Hack around missing dtypes in compute estimation and handle grouped_mm cases with invalid strides

fmassa · fmassa · commit 59c4d1799e60 · 2025-07-05T08:23:42.000Z
The grouped_mm should be handled in the sharding propagation and those cases should just be removed I think
diff --git a/autoparallel/compute_estimation.py b/autoparallel/compute_estimation.py
@@ -147,12 +147,13 @@ def _get_device_tflops(dtype):
             f"Unsupported device: {device_name}. Supported devices: {[limit.name for limit in DEVICE_LIMITS]}"
         )
 
-    if dtype not in device_limit.gemm_tflops:
-        raise ValueError(
-            f"Dtype {dtype} not supported on {device_limit.name}. Supported dtypes: {list(device_limit.gemm_tflops.keys())}"
-        )
+    # TODO: add proper support for int64 etc
+    # if dtype not in device_limit.gemm_tflops:
+    #     raise ValueError(
+    #         f"Dtype {dtype} not supported on {device_limit.name}. Supported dtypes: {list(device_limit.gemm_tflops.keys())}"
+    #     )
 
-    return device_limit.gemm_tflops[dtype]

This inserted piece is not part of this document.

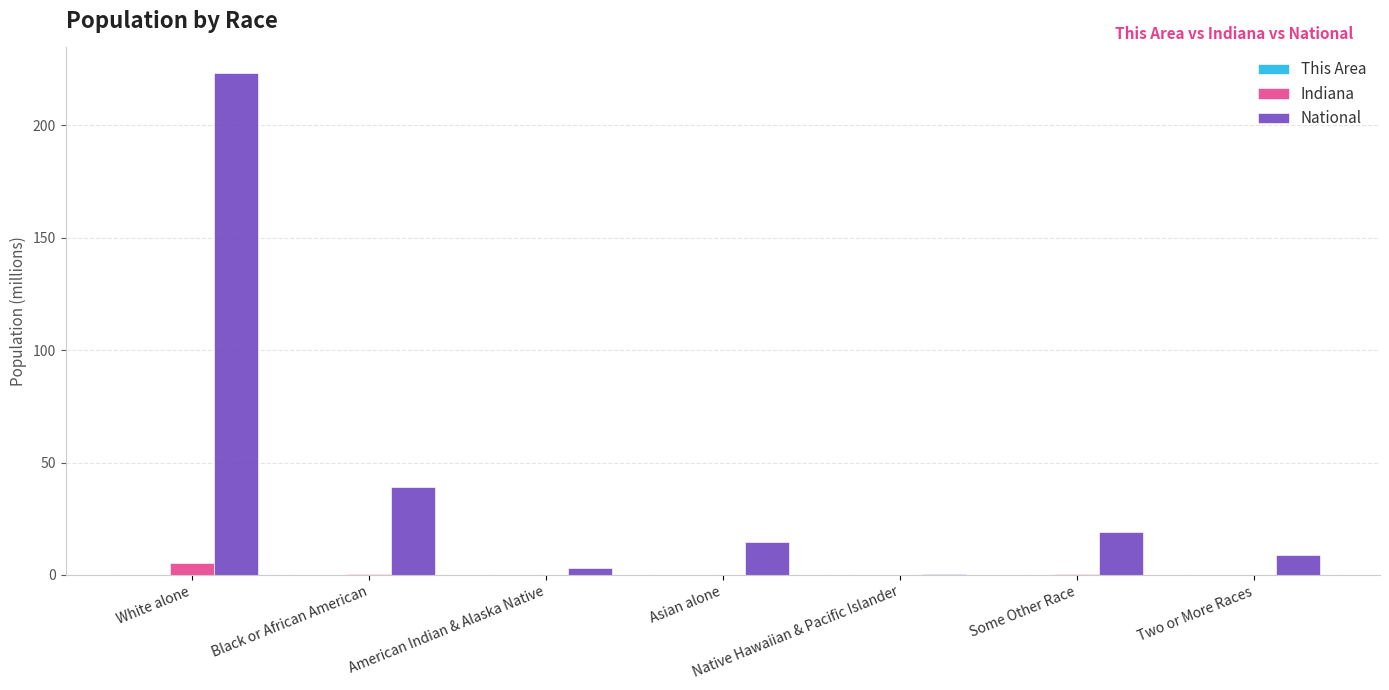

What is the greatest value displayed?

223.6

+    return device_limit.gemm_tflops.get(dtype, 1)
 
 
 def _get_sharded_shape(spec):
@@ -205,10 +206,16 @@ def estimate_strategy_runtime_cost(node, strategy):
 
     # TODO: maybe cache the flop_counter to avoid recreating it
     # all the time
-    with FlopCounterMode(display=False) as flop_counter:
-        node.target(*args, **kwargs)
-
-    flops = flop_counter.get_total_flops()
+    try:
+        with FlopCounterMode(display=False) as flop_counter:
+            node.target(*args, **kwargs)
+
+        flops = flop_counter.get_total_flops()
+    except RuntimeError as exc:
+        if node.target == torch.ops.aten._grouped_mm.default:
+            flops = float("inf")
+        else:
+            raise exc
 
     # TODO: fix this
     dtype = strategy.input_specs[0].tensor_meta.dtype